Dáil debates
Wednesday, 25 June 2025
Finance (Local Property Tax and Other Provisions) (Amendment) Bill 2025: Committee and Remaining Stages
9:15 am
Paschal Donohoe (Dublin Central, Fine Gael)
I thank the Ceann Comhairle for the opportunity to respond. I never dismissed the fact it will be difficult for some people - indeed for many people - to pay more. Every time I have spoken on this legislation, including this evening, I have acknowledged repeatedly that while the increase over a year is 5% or 6%, which in cash terms for many people will be €20 to €23, for higher value homes it will be more than that. I have acknowledged there are many people for whom that additional amount will be hard to find. I have never dismissed it.
The argument I am making is to ask people to pay that bit more each year to allow us to have more money available for the public services they want to see improved. The changes we are making to local property tax here are below the rate of increase in the value of homes in recent years. We have done that by widening the bands again and by cutting the rate. Deputy Doherty said I was dismissing that.
I am not dismissing it for a moment but I am making the point that the additional money we are collecting here will be used on public services that our country wants to see improved.
On the point I made regarding people not being convinced by the arguments Deputy Doherty had to be making, I should have made clear that I meant that on a party basis rather than him. Fair play to him, the number of votes he got reflects the passion he has - that he is right to have - the expertise he has and the work he does within his constituency. However, I made the point, and I will make it again, that Sinn Féin was quite rare among Opposition parties across 2024 and 2025 at a time when inflation was so high that it did not get into Government. There are many different reasons why. I think there are people who understand, and I making the case to them, that the taxes we collect play a very valuable role in funding the public services our country wants. There are no easy answers available regarding how the abolition of the local property tax would be funded. The answers are not easy and we have already had a debate on it. I have made counterarguments to the different points the Deputy has made.

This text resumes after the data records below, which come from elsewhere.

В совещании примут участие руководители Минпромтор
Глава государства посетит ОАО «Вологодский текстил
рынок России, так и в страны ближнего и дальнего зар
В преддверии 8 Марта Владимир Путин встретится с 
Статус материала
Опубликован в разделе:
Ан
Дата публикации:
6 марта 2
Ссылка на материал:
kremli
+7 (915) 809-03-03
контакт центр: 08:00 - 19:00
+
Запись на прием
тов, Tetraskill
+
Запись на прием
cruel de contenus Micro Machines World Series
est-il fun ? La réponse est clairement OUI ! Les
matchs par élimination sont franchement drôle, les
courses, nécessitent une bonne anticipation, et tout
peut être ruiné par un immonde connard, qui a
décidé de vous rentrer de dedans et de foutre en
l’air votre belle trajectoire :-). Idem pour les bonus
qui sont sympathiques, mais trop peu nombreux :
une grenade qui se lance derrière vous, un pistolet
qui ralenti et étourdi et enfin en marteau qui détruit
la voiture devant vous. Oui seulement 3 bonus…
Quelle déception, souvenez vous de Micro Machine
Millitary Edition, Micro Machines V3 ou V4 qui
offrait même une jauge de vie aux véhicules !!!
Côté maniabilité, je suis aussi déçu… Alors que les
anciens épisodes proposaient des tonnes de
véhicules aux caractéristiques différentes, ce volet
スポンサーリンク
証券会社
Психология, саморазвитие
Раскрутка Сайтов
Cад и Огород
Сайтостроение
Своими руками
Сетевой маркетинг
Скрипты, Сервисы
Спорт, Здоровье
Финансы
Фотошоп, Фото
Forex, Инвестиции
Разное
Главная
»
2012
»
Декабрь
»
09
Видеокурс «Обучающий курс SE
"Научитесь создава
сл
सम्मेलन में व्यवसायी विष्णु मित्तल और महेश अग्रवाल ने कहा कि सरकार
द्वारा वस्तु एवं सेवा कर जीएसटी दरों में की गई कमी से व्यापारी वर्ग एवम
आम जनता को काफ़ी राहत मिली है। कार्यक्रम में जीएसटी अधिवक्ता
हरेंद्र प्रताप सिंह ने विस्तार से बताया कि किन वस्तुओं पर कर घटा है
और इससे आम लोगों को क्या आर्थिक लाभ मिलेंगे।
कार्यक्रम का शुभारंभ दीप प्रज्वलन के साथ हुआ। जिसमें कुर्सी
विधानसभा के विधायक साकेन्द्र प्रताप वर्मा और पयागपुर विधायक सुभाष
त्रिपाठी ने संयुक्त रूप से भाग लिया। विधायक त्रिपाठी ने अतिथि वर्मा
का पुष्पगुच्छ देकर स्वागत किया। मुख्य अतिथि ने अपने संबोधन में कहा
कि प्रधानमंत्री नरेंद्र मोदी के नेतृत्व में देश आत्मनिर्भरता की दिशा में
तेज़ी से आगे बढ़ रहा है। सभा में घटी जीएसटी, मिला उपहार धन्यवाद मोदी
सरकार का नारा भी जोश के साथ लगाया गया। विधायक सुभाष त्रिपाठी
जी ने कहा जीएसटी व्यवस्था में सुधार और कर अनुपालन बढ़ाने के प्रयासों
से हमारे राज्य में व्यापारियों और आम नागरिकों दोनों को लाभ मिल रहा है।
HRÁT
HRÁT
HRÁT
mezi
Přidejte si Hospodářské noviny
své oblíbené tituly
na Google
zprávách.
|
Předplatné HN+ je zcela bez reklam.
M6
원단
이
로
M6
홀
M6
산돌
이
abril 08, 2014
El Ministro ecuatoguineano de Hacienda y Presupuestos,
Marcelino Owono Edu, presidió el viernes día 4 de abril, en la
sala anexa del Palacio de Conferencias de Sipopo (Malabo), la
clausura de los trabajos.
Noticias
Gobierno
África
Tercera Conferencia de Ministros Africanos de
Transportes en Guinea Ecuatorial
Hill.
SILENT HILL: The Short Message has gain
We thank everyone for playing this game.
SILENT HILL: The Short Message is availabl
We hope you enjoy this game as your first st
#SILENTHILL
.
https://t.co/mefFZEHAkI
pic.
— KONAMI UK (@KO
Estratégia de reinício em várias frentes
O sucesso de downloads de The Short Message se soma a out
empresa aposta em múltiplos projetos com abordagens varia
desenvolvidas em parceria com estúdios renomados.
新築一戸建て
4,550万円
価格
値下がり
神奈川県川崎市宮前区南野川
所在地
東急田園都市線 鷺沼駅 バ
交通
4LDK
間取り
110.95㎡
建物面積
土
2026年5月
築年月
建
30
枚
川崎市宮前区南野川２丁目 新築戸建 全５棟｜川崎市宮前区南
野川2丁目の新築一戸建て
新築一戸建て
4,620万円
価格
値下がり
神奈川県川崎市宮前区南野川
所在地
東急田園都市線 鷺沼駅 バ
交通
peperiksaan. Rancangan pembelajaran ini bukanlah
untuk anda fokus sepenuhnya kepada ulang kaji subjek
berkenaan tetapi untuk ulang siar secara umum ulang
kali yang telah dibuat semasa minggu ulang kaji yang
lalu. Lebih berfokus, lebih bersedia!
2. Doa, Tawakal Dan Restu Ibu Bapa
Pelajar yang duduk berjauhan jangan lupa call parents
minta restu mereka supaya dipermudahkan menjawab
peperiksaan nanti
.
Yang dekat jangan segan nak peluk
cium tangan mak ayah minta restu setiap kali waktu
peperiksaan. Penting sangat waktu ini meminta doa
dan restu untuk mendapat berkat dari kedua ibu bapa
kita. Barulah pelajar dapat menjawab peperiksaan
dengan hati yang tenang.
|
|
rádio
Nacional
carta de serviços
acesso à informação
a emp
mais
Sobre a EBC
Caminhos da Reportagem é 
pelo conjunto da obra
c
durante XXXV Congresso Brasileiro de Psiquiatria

Regarding the investment funds, this is an issue the Deputy and I have debated over many years but we have seen that apartment construction decreased very rapidly last year and we need savings, pensions and capital in other parts of the world to play a role in building more apartments in Ireland. That is why we have a taxation structure in place to do that but even with that in place we saw in the second half of last year that the number of new homes, new apartments, that were being built was way below what we know our country needs.
On the points Deputy McGrath made regarding the issues in Tipperary, and the very serious issue he raised, I put it back to him and ask if those problems would be any easier to solve if we remove funding from local authorities. That, in effect, is what the abolition of the local property tax would do. He would then say back to me that we could find that money in other ways and I am sure he has ideas in which that could happen. At that point, I would argue to him that the other ways of raising €600 million would have effects that I believe would not be good for our economy or our country in the long run.
Those are the points I would make back to the charges and critiques that have been made there. I emphasise again that I know asking people to pay more at a time in which the effect of inflation is still felt will be difficult for many, but we have made significant changes to the local property tax regime for the second time since it was introduced to try to help, at least for some, those increases to be affordable. We are using all of the money that is being collected here to pay for public services that our country wants.